One of the major factors that shook the global economy towards the second half of 2014 was the huge slump in crude oil prices. Brent crude oil, which was trading at close to $100 per barrel during June, saw a further slump over the months. It is currently trading at less than $50 per barrel. When questioned about the future of oil prices, different views are available from different experts. The following is the chart showing the slump in Brent crude oil prices for the last year.
While some say that that oil prices would never recover at all and that the $100per barrel mark would just be a dream from now on, some others believe that oil prices might recover slowly over a period of time. One section of experts, however, is quite optimistic about oil prices and believes that prices could shoot up in another 1 year or 18 months. Though there are so many opinions available, given the current market conditions, it does look like that oil price recovery might never happen in the future. These are the following reasons why chances of oil price recovery are looking bleak:
Supply vs Demand inconsistency
One of the main problems for the reduction in oil prices is the inconsistency between demand and supply. The OPEC countries have been continuously producing crude oil in bulk. However the demand is quite less for the same. The International Energy Agency, which evaluates the supply vs. demand, has predicted that if the current rate of supply continues, supply would overshoot demand by at least 1 million barrels per day within Q1 and by 1.5million barrels per day within Q2. However, this figure is valid only if OPEC produces 30 million barrels per day as per the expectations of the International Energy Agency.
In reality, it looks like supply will be far higher from the demand because OPEC countries are currently producing close to 4.8million barrels per day more than the expected value of 30m bpd. Experts are coming up with the frightening prediction that at the current rate of production, supply will be more than demand by 2 million bpd within Q2. Hence, one can only conclude that unless production is brought down drastically, oil prices recovery would not be possible.
Oil inventory on the rise
It looks like the supply and demand imbalance will not be set right at least until 2016. Crude oil inventories in America have been bulging up by 10million barrels a week. It is expected that the storage units will overshoot their capacity very soon at this rate. As per recent data, inventories of US petroleum and commercial crude oil had reached 60% and 75% respectively of their storage capacity. As production is expected to be on its peak at least till Q3, huge tankers are being bought by refiners to store excessive crude oil. They will then sell off this after Q3 or Q2, when demand slightly picks up, at a higher rate, thereby earning a profit for them.
External factors
There are also lots of market factors that are affecting the prices of crude oil prices.
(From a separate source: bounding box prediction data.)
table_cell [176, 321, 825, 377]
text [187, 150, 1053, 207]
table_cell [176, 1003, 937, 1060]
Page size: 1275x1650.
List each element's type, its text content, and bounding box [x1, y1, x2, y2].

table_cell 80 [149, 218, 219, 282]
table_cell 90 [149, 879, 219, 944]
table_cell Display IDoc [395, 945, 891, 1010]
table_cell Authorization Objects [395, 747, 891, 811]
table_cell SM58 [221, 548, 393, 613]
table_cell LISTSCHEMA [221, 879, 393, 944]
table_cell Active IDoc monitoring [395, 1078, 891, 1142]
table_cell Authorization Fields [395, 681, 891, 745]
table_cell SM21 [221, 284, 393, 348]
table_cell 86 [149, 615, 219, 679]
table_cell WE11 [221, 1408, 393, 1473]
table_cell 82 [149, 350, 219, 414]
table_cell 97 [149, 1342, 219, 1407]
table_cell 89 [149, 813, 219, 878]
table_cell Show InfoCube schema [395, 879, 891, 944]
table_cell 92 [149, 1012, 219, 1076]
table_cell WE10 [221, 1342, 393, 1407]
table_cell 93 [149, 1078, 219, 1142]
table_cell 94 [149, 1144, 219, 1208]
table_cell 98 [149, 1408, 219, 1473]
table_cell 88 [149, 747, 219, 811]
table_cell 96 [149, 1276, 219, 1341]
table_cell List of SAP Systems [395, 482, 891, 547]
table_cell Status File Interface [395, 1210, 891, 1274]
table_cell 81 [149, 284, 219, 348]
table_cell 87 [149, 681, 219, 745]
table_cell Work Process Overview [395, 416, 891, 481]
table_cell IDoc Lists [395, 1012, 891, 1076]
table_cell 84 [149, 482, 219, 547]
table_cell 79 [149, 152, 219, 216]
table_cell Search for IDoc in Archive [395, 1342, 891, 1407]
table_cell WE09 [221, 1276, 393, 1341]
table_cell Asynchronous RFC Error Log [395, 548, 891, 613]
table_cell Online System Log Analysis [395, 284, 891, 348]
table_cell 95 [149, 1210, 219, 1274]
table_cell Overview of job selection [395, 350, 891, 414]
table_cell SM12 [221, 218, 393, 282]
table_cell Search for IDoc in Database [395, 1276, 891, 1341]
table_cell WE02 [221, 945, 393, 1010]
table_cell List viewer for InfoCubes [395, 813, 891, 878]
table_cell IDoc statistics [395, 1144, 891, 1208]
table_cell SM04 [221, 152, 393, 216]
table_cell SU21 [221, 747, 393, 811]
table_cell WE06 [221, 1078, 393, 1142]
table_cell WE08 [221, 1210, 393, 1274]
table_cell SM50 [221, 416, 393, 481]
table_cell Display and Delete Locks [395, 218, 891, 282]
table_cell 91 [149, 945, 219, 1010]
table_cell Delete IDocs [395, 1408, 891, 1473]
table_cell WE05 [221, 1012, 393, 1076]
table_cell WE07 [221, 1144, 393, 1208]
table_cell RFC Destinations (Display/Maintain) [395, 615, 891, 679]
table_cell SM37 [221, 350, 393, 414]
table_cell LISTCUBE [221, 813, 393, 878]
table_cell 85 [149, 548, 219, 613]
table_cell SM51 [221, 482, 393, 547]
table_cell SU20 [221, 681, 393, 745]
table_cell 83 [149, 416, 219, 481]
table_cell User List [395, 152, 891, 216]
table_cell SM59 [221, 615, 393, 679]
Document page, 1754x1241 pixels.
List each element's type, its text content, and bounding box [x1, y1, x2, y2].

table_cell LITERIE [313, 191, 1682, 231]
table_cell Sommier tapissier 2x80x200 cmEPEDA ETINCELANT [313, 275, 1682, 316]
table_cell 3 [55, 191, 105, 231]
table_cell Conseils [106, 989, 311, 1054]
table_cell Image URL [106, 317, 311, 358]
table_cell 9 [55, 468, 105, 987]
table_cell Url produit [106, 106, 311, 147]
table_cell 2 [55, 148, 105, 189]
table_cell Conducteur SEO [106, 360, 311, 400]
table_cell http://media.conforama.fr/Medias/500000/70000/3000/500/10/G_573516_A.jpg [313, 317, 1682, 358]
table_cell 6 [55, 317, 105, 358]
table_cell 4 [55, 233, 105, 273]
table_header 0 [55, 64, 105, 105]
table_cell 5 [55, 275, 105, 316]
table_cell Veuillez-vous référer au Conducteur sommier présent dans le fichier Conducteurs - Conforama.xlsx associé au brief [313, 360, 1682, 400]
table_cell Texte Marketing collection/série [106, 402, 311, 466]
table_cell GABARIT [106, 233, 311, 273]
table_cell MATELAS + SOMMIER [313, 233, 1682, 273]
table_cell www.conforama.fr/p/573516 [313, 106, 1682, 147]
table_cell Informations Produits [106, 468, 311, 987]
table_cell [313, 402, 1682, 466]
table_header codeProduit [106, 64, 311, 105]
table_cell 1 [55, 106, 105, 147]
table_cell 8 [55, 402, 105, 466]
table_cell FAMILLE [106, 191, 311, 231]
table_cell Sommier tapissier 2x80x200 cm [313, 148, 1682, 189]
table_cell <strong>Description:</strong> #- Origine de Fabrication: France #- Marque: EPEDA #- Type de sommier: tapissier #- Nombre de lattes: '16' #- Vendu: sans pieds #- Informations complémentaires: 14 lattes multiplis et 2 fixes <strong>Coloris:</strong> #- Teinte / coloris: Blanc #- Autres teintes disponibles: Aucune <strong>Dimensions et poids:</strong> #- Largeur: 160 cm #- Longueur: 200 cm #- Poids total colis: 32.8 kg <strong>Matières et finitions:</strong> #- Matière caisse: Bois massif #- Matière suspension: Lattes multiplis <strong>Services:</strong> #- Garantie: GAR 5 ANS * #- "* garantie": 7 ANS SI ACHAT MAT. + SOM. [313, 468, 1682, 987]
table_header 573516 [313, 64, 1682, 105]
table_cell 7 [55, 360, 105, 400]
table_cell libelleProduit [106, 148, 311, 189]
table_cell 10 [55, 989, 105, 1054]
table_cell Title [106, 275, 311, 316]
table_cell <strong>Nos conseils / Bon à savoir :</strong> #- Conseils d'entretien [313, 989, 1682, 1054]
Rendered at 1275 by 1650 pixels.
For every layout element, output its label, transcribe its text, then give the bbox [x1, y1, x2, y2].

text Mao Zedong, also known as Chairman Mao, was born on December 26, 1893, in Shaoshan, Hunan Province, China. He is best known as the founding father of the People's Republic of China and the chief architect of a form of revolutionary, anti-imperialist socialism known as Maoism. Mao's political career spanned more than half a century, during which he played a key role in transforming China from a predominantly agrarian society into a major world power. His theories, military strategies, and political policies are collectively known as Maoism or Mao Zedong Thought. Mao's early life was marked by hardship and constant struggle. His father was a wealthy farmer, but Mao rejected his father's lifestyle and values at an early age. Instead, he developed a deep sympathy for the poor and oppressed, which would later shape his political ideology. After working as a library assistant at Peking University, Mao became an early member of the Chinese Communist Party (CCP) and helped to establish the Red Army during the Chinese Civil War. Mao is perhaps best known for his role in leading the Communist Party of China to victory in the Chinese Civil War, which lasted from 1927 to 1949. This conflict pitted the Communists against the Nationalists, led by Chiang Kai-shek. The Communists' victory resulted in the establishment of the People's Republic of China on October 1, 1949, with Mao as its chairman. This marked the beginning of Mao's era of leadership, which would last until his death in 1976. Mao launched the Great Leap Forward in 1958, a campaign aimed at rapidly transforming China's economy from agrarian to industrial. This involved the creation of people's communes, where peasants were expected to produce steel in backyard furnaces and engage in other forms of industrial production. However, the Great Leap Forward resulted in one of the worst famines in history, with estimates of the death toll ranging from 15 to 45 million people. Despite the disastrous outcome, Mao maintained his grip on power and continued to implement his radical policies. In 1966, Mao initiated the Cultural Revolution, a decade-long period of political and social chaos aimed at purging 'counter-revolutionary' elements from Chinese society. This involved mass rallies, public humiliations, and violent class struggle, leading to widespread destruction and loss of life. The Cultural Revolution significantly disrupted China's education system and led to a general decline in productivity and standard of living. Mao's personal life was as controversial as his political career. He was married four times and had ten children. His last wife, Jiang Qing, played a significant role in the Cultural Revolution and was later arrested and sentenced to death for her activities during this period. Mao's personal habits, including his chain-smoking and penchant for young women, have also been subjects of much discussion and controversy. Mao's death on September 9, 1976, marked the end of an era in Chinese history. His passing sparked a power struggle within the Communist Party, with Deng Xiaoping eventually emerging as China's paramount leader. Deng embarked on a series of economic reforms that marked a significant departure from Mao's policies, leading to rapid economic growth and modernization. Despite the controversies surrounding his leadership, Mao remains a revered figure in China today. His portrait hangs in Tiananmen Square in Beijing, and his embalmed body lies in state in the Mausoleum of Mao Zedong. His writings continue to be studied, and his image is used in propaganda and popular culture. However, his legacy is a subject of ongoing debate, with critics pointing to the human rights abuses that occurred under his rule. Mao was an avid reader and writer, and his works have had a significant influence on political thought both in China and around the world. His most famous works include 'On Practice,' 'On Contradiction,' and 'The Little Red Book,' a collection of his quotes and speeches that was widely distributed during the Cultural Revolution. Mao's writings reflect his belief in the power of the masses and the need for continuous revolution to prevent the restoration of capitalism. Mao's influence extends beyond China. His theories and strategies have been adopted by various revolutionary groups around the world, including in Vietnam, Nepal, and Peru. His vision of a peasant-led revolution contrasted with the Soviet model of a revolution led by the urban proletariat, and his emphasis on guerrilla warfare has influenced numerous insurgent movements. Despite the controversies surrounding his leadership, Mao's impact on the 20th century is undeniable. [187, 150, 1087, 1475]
One of these is the low performance of China’s economy. As of 2013, China consumed most crude oil in the world was the second largest importer of liquid fuels. If consumption continues at this rate, China will be well on its way to consume a whopping 3 million barrels per day in 2020 and will contribute to 25% of the global demand. While China’s consumption is alright for the crude oil industry, the fact that its economy reported its lowest growth in the last 25 years is indeed a cause of concern. It is widely expected that a fall in economy of the largest consumer will definitely impact the crude oil prices to a great extent for 2015 as well.
Conclusion
From the above factors, it is evident that the recovery of oil prices is dependent on various factors. For per barrel price to touch the magic figure of $100 again, it requires a holistic change in the global economy, which looks highly challenging as of now. It is not impossible though for a turnaround of oil prices; however it will definitely take at least 2 to 3 years for achieving a balance between demand and supply which might then instigate rise in prices. Till such time the Oil Cos like British Petroleum (BP, Financial), Conoco Phillips (COP, Financial), Exxon Mobile (XOM), Linn Energy (LINE) and the likes will have to take the beating and the investors in the oil sector will have to patiently for longer period of time before they can square their positions in the sector.